- Title card
- Directed by: T. R. Ramanna
- Screenplay by: Kanagashanmugam
- Starring: Jaishankar Radhika
- Cinematography: J. G. Vijayam Jothi
- Edited by: V. Rajagopal
- Music by: Ilaiyaraaja
- Production company: Sri Ayvar Arts Films
- Release date: 10 April 1981;
- Running time: 111 minutes
- Country: India
- Language: Tamil

= Kanni Theevu =

1981 Tamil Film

Kanni Theevu is a 1981 Indian Tamil-language action thriller film, directed by T. R. Ramanna and produced by Sri Ayvar Arts films. The film stars Jaishankar, Radhika, C. L. Anandan, and Seema. It was released on 10 April 1981.

== Soundtrack ==
The songs were written by Panchu Arunachalam and music composed by Ilaiyaraaja.

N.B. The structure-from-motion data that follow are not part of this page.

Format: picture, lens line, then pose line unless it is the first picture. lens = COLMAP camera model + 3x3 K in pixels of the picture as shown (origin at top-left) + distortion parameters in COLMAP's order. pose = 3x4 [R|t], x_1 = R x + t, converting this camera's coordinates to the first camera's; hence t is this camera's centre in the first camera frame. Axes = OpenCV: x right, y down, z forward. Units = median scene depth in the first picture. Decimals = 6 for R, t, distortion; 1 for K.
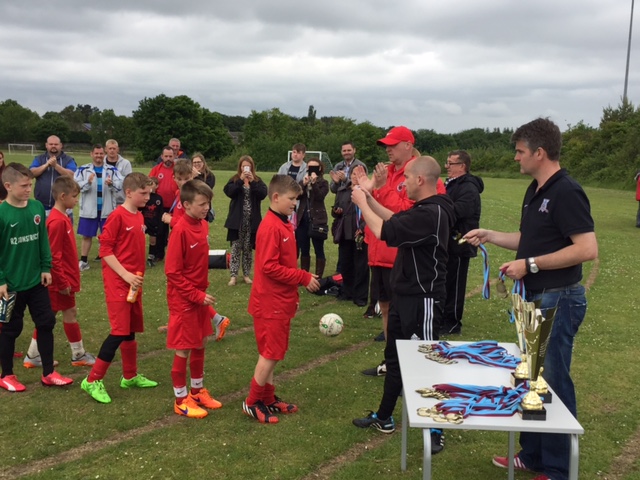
lens RADIAL K [[759.6, 0, 318.5], [0, 759.6, 240.4], [0, 0, 1]] dist [0.059837, -0.024148]
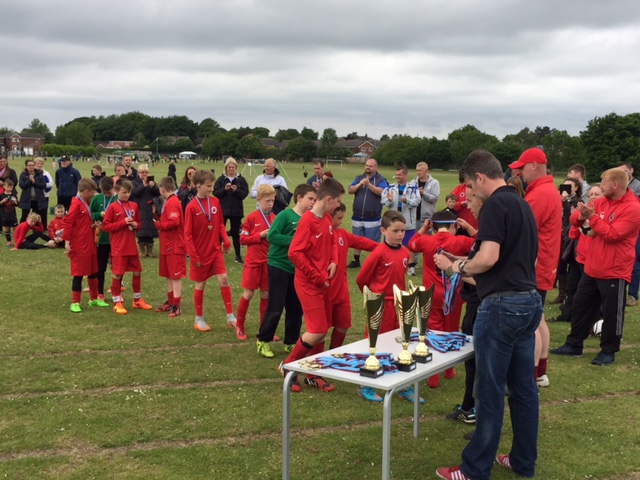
lens RADIAL K [[759.5, 0, 318.5], [0, 759.5, 241.7], [0, 0, 1]] dist [0.074330, -0.003754]
pose [[0.841129, 0.051510, -0.538376, 0.547892], [-0.065632, 0.997819, -0.007072, 0.012617], [0.536838, 0.041283, 0.842675, -0.085363]]
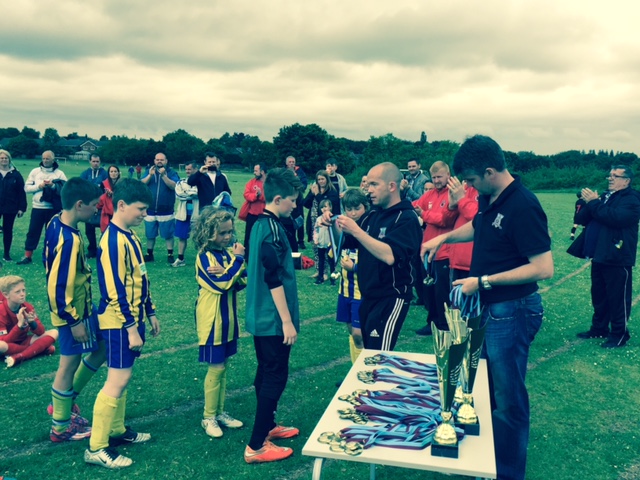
lens RADIAL K [[639.6, 0, 317.4], [0, 639.6, 235.0], [0, 0, 1]] dist [0.049964, -0.030752]
pose [[0.985424, 0.020843, -0.168832, 0.157759], [-0.023494, 0.999630, -0.013721, -0.003280], [0.168483, 0.017487, 0.985549, 0.149938]]
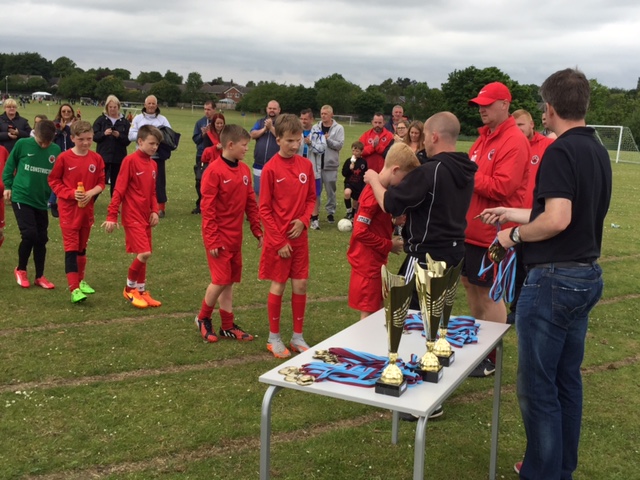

| Title | Singer(s) | Duration |
|---|---|---|
| "Hey Onna Rendaa" | Malaysia Vasudevan, Saibaba, S. P. Sailaja | 4:32 |
| "Ithu Oru Pudhu Vitha" | S. Janaki | 4:23 |
| "Kandane Kandane Kaatil" | Malaysia Vasudevan, S. P. Sailaja | 4:22 |
| "Ponnana Neram Raja" | S. Janaki | 4:05 |

== Reception ==
Nalini Sastry of Kalki called the film an unhealthy child with a mixture of Vitthalacharya style and Hollywood science fiction.